What Are The 6 Agents Of Physical Weathering?

What’s the difference between physical and chemical weathering?

While physical weathering breaks down a rock’s physical structure, chemical weathering alters a rock’s chemical composition.

Physical weathering works with mechanical forces, such as friction and impact, while chemical weathering takes place at the molecular level with the exchange of ions and cations..

What are the 6 types of physical weathering?

Types of Physical Weathering! Pressure-release fracturing! Abrasion! Freeze-Thaw (frost wedging)!

What are 4 examples of physical weathering?

Examples of Physical Weathering:Rivers. Rivers and moving bodies of water like waves in a lake are responsible for a lot of the physical weathering that takes place. … Ice. … Plant Growth. … Physical Weathering through Chemicals.

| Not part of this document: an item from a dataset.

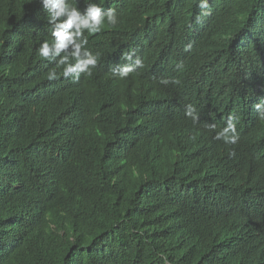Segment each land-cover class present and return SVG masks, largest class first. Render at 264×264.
<instances>
[{"label":"trees","instance_id":"trees-1","mask_svg":"<svg viewBox=\"0 0 264 264\" xmlns=\"http://www.w3.org/2000/svg\"><path fill=\"white\" fill-rule=\"evenodd\" d=\"M68 2H114L130 16L122 36L160 44L146 79L111 75L126 37H103L98 70L66 79L38 54L53 42L47 11L0 0V264H264V120L250 94L264 68L226 80L237 59L264 57V0ZM183 32L213 58L200 90L173 95L157 78ZM230 87L220 125L237 119L236 144L215 138L226 126H208L210 104L207 126L186 115Z\"/></svg>","mask_w":264,"mask_h":264},{"label":"clouds","instance_id":"clouds-1","mask_svg":"<svg viewBox=\"0 0 264 264\" xmlns=\"http://www.w3.org/2000/svg\"><path fill=\"white\" fill-rule=\"evenodd\" d=\"M34 2H38L41 8L47 11L49 23L54 25L52 30L53 42L42 43L38 49V54L50 63L55 62L63 66L64 78L72 77L74 80H78L81 73L91 75L92 72L98 70L95 68L98 63V57L95 54L101 53L105 47L103 37H126V41L110 54L115 61V66L111 67V75L114 78L146 79L148 77L143 71L144 68H147L144 60L148 52L157 49L160 43H154L149 32L122 36L129 26L130 16L123 9L114 5V2L104 3L103 7L98 3H90L82 11L71 6L68 0H34ZM200 6L202 8L207 7L206 0H202ZM147 24V22L140 23L137 20L133 23L131 30L141 31ZM191 33L194 34L195 31L192 30ZM195 40L188 33L183 32L178 47H175L173 52L165 54V64L160 68L157 78L158 86L161 87L162 92L177 95L182 90H200L204 84L207 75L203 67L213 58V50L203 53L201 47L195 45ZM89 42L93 53L86 48ZM201 58H205L207 61L200 64ZM239 67L242 68V71L237 74L235 72ZM259 68L262 70L264 68V57L258 55L249 57L247 55L237 59L233 66L234 76H227L226 80L229 83H238L240 80L248 82L245 75L246 70L256 71ZM242 73L245 76L242 77ZM56 78L57 72L55 70L48 73L49 80ZM250 85L252 86L250 94L256 101L255 110L260 119L264 120V79L253 80ZM231 93L233 92L230 87L221 98L214 97L204 103H199L197 98L193 105L195 109L189 106L186 112V115L196 119L197 117L193 116V113L194 110H197L196 115L202 121V117L209 114L206 111L204 115H201L203 105L205 103L210 104L213 117L208 126L213 127V129L226 126L215 137L218 140H223L226 144H236L239 140V134L236 130L238 121L235 117L230 116L225 124L220 125L223 119V116L220 117V115L227 111ZM216 121L217 123H215ZM190 123L200 127L191 119ZM202 123L207 126L203 121ZM261 192L264 194V187ZM164 264H168L166 258Z\"/></svg>","mask_w":264,"mask_h":264}]
</instances>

What are 3 examples of physical weathering?

These examples illustrate physical weathering:Swiftly moving water. Rapidly moving water can lift, for short periods of time, rocks from the stream bottom. … Ice wedging. Ice wedging causes many rocks to break. … Plant roots. Plant roots can grow in cracks.

What is the physical weathering?

Physical weathering is caused by the effects of changing temperature on rocks, causing the rock to break apart. The process is sometimes assisted by water. … Freeze-thaw occurs when water continually seeps into cracks, freezes and expands, eventually breaking the rock apart.

What is the best example of physical weathering?

Examples of Physical WeatheringWhen water in a river or stream moves quickly, it can lift up rocks from the bottom of that body of water. … Many rock surfaces have small crevices on them. … Ice wedges are a big cause of potholes in roads and streets.More items…

What are 5 types of physical weathering?

Types of Physical Weathering! Pressure-release fracturing! Abrasion! Freeze-Thaw (frost wedging)!

What are examples of physical and chemical weathering?

Physical, or mechanical, weathering happens when rock is broken through the force of another substance on the rock such as ice, running water, wind, or plant growth. Chemical weathering occurs when reactions between rock and another substance dissolve the rock, causing parts of it to fall away.